Que voilà une profession intrigante ! Pour le commun des mortels, un avocat plaide dans une cour d’assise, le verbe et le geste superbes, recherchant la moindre faille dans le réquisitoire du procureur.
Le citoyen naïf que je suis a découvert sur le tard l’existence de la spécialité « fiscaliste » dans cette profession. Pourquoi pas ? Il y a bien de mécaniciens spécialistes des moteurs, d’autres de la carrosserie, des médecins spécialistes des mirettes, des pieds, de la tuyauterie.
Mais alors, c’est quoi leur spécialité ? Réponse : l’optimisation fiscale. Soit, dans mon langage trivial, sécuriser nos portemonnaies contre les intrusions abusives des contrôleurs du fisc.

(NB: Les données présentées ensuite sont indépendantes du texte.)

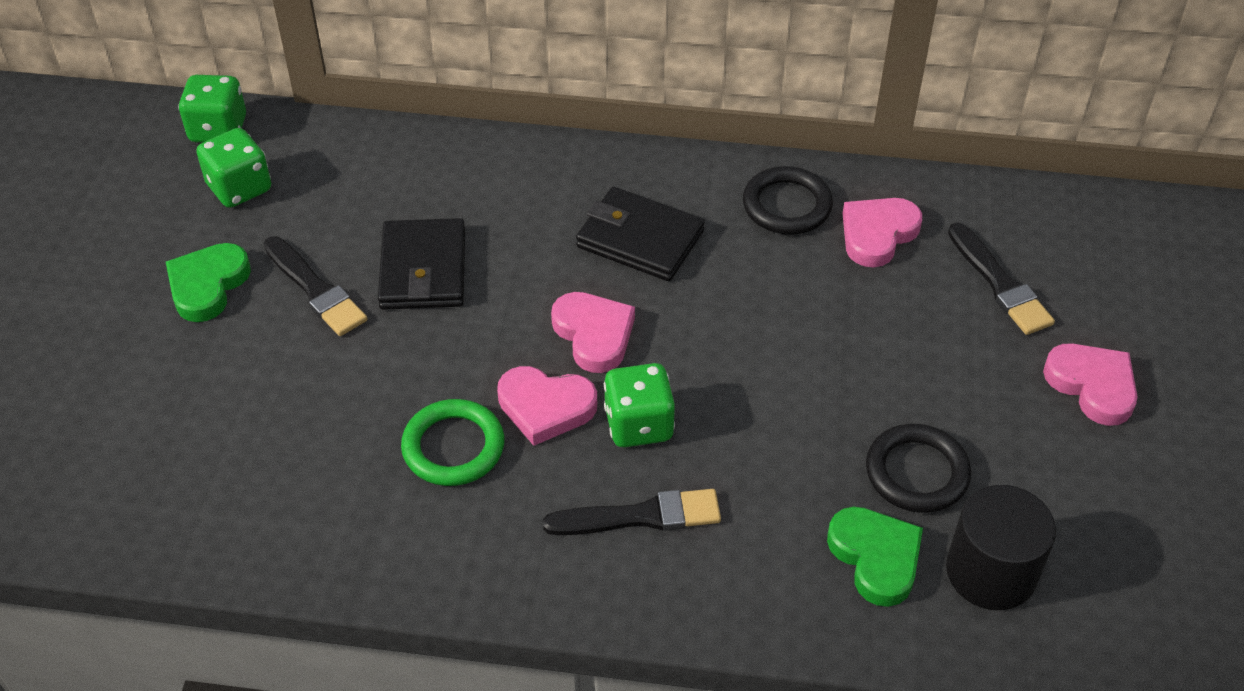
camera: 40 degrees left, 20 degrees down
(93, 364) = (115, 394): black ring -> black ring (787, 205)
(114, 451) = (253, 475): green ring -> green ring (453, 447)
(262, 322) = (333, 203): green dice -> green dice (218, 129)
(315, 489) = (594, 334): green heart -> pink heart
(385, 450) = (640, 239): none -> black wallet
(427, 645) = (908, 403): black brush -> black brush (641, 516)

Quoi de plus naturel, après tout. Le boulanger, le buraliste, l’épicier d’à côté de chez soi apprécient d’être payés avec des biftons plutôt qu’avec une carte de crédit. Le plombier ou l’électricien qui viennent nous dépanner ne craint pas d’être payé au black, ne fût-ce que partiellement. La vraie vie économique, quoi, dont tout le monde s’accommode, au bénéfice des petits métiers.

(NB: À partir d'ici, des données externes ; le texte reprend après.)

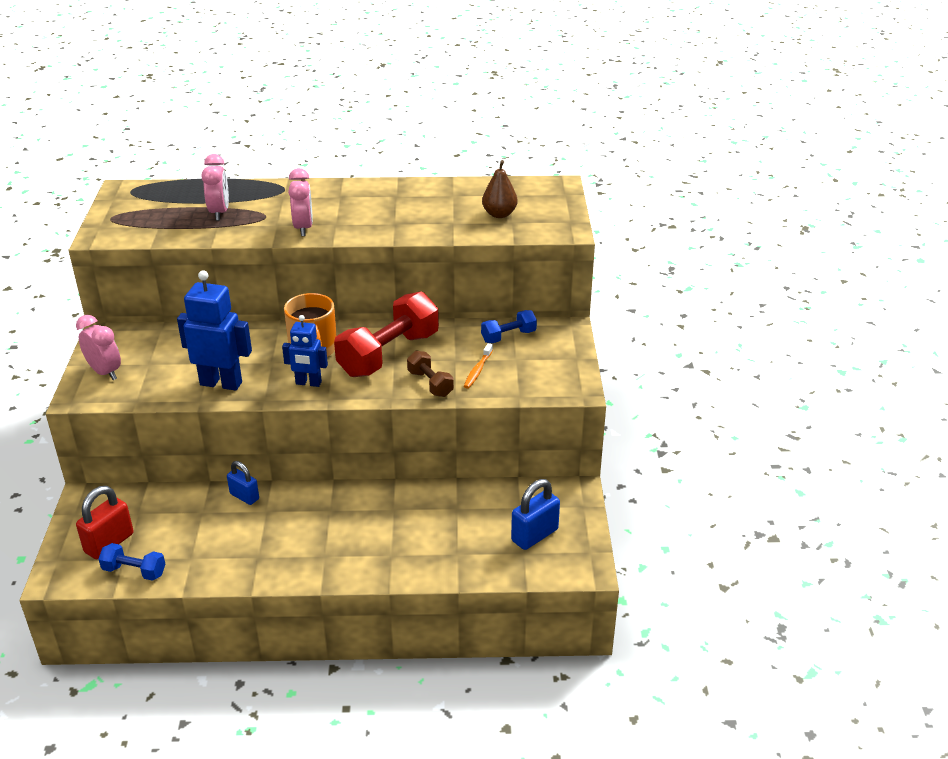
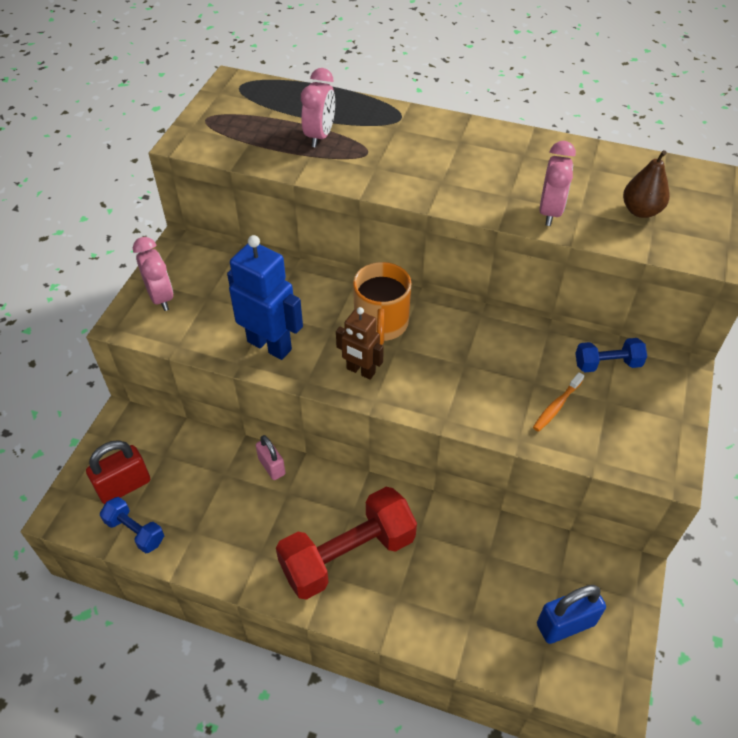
camera: 20 degrees right, 15 degrees up
(244, 496) = (271, 466): blue padlock -> pink padlock
(303, 228) = (403, 179): pink clock -> pink clock (550, 212)
(308, 383) = (360, 371): blue robot -> brown robot
(388, 354) = (461, 353): red dumbbell -> red dumbbell (348, 555)
(430, 384) = (495, 411): brown dumbbell -> none

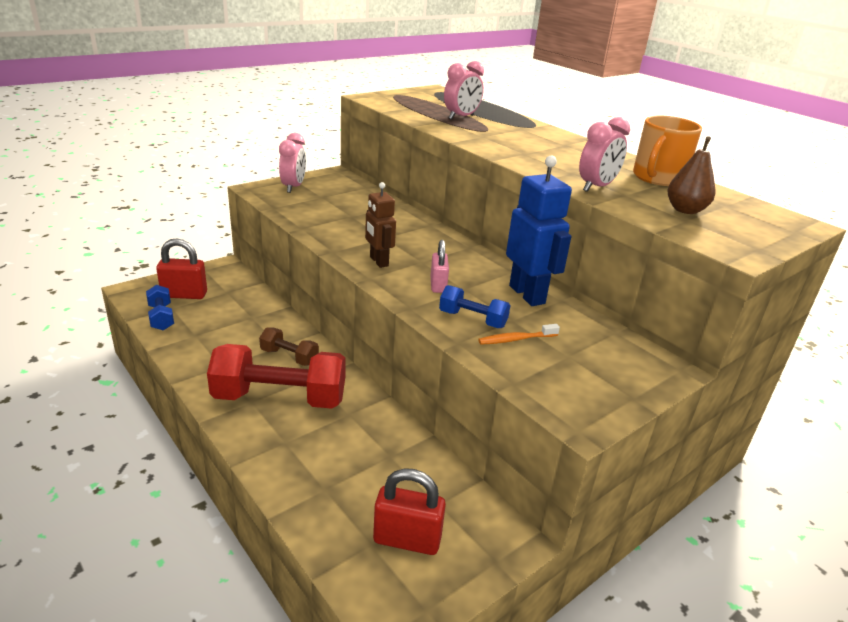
camera: 30 degrees right, 20 degrees down
(270, 345) = (332, 228): blue robot -> blue robot (527, 294)
(271, 466) = (287, 328): pink padlock -> pink padlock (438, 285)
(308, 501) = (289, 357): none -> brown dumbbell
(381, 323) = (425, 247): orange mug -> orange mug (658, 178)
(565, 624) = (407, 539): blue padlock -> red padlock
(607, 364) = (595, 337): blue dumbbell -> blue dumbbell (472, 319)

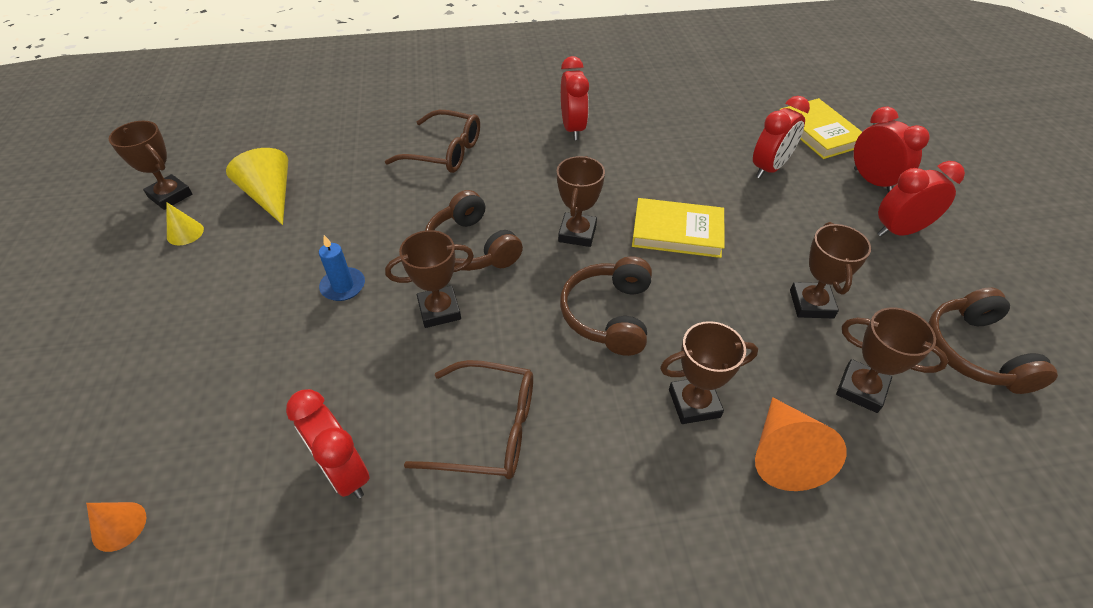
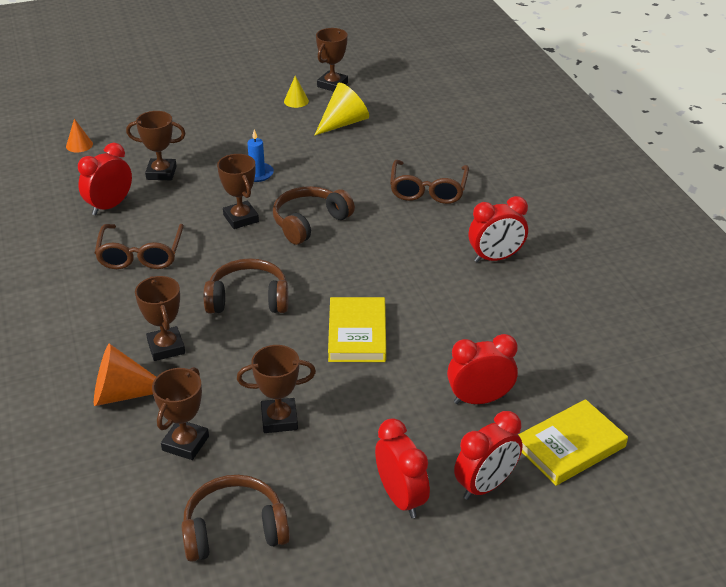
camera: 80 degrees right, 10 degrees down
(577, 233) = (340, 275): brown trophy -> brown trophy (161, 173)
(769, 168) = (479, 399): red clock -> red clock turned 135 degrees clockwise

Donc l’optimisation fiscale, c’est pour les entreprises, pas pour les artisans. OK, encore faut-il avoir les moyens de se les payer, car ils sont chers : on débute à 3500 € nets par mois dans la profession, de quoi faire rêver les humbles agronomes que nous sommes.

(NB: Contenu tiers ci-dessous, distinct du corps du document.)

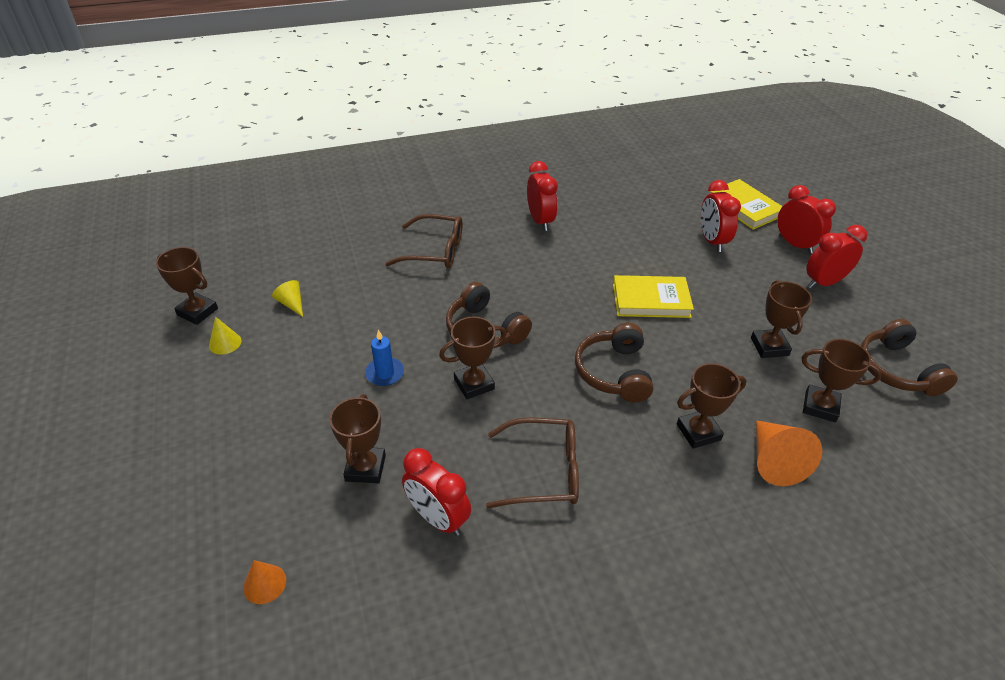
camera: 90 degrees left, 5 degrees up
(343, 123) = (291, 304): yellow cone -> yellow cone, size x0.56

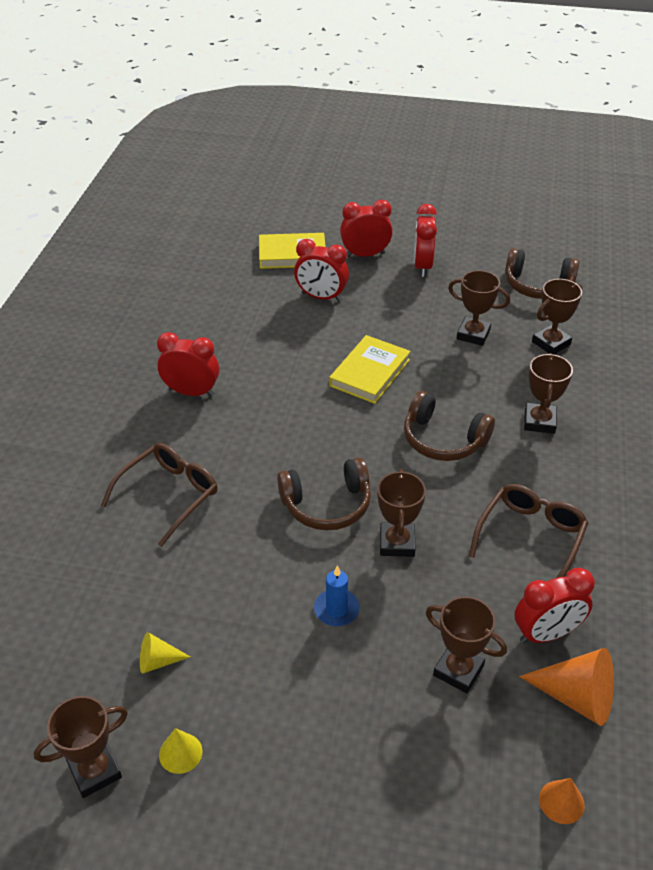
camera: 60 degrees left, 0 degrees up
(774, 461) = (589, 396): orange cone -> orange cone (577, 697)

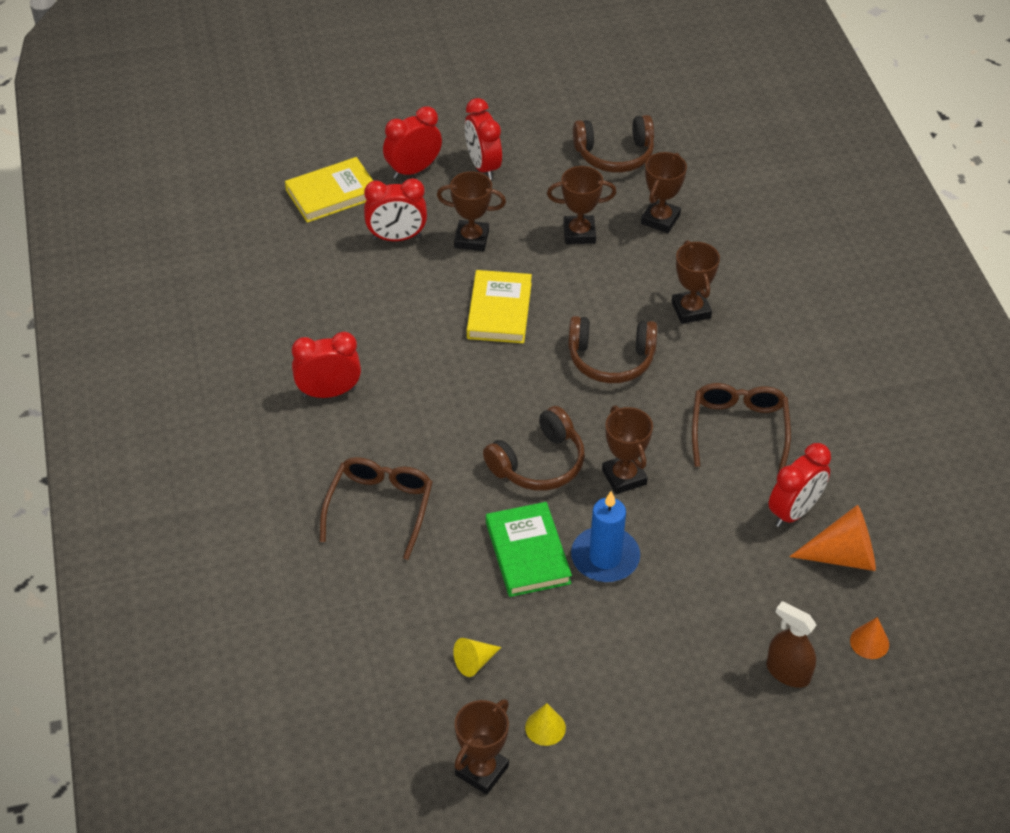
camera: 25 degrees left, 5 degrees up
(269, 579) = (528, 553): none -> green book
(336, 609) = (605, 557): blue candle -> blue candle, size x1.54
(455, 798) = (788, 672): none -> brown spray bottle
(458, 670) = (737, 570): brown trophy -> brown trophy (471, 239)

Et puis ils sont nombreux : 7000 à peu de chose près en France, 70 en moyenne par département (mais j’imagine difficilement qu’il y en ait autant en Ariège ou en Lozère). Donc 7000 qui gagnent 50.000 € par an au moins, c’est un chiffre d’affaires pour la profession qui doit avoisiner le milliard d’Euros (350 millions nets, 700 avec les charges, 300 de frais professionnels…).
Donc la profession gagne au moins un milliard d’Euros par an. Qui la paye, et pour quels bénéfices ?
Si on remplace le mot optimisation par évasion (fiscale), on trouve certes de quoi la payer. Cette discrète évasion est en effet estimée à 80 milliards d’Euros par an. Certaines entreprises dépensent 1 milliard pour en gagner 80 : qui dit mieux ? Une rentabilité exceptionnelle ! La profession d’avocat fiscaliste serait justifiée à défiler dans la rue pour avoir une meilleure part du gâteau. Sans doute gagne t’elle un peu mieux sa vie, n’est-elle pas rémunérée que sur la base du temps de travail.
Conclusion :
– si on veut faire du fric, quitte à faire six ans d’études après le bac, autant choisir cette filière plutôt que la santé, l’agriculture ou l’enseignement.
– mais il faut aimer travailler sur dossiers, entre quatre murs, loin des malades, des paysans, des élèves. Prisonnier à vie entre quatre murs, c’est quand même une lourde peine. Je me la suis évitée en optant pour l’agronomie tropicale.